◆ Record extracts ◆
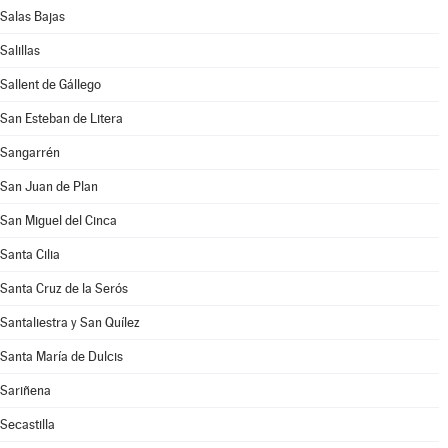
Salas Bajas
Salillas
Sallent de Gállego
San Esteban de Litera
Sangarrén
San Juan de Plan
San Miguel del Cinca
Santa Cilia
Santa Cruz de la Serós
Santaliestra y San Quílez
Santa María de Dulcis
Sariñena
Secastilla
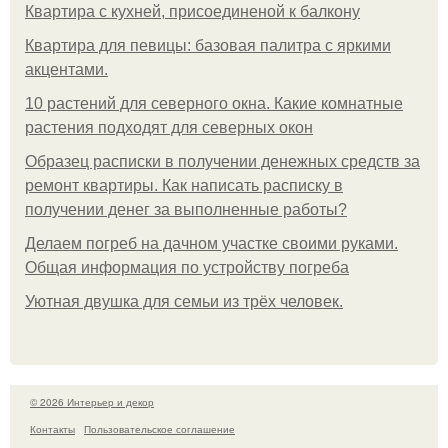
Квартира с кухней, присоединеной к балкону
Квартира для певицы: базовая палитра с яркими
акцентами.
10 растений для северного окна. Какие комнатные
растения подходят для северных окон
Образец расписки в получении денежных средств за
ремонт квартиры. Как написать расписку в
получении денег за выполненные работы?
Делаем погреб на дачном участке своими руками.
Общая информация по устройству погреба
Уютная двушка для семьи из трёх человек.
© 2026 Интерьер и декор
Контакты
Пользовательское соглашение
* * *
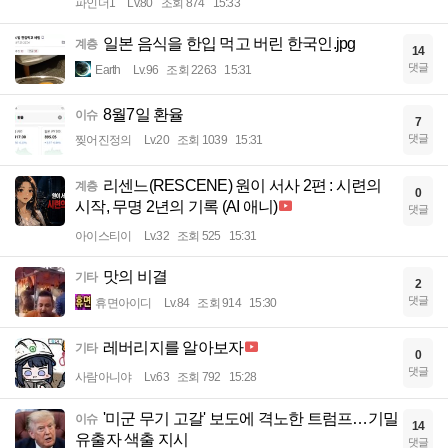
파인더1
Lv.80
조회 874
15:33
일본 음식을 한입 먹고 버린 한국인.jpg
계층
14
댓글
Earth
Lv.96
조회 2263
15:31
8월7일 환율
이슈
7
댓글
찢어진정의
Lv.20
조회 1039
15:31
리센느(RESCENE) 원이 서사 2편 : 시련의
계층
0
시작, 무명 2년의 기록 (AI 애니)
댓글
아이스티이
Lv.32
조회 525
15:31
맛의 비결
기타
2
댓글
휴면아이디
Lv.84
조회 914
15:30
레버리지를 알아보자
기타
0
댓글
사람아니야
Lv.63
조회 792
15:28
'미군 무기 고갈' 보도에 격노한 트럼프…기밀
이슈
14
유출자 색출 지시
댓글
...
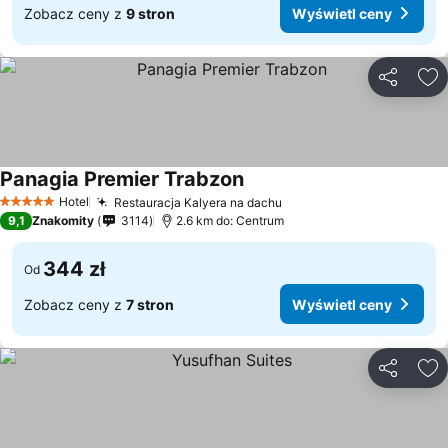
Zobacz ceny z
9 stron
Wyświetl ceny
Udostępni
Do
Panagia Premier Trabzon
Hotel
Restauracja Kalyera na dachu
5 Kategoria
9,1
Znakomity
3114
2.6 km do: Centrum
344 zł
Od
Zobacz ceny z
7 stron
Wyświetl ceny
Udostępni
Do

◆ Task to carry out ◆
Go through the data and gather every line that holds "получении".

◆ Answer ◆
Образец расписки в получении денежных средств за
получении денег за выполненные работы?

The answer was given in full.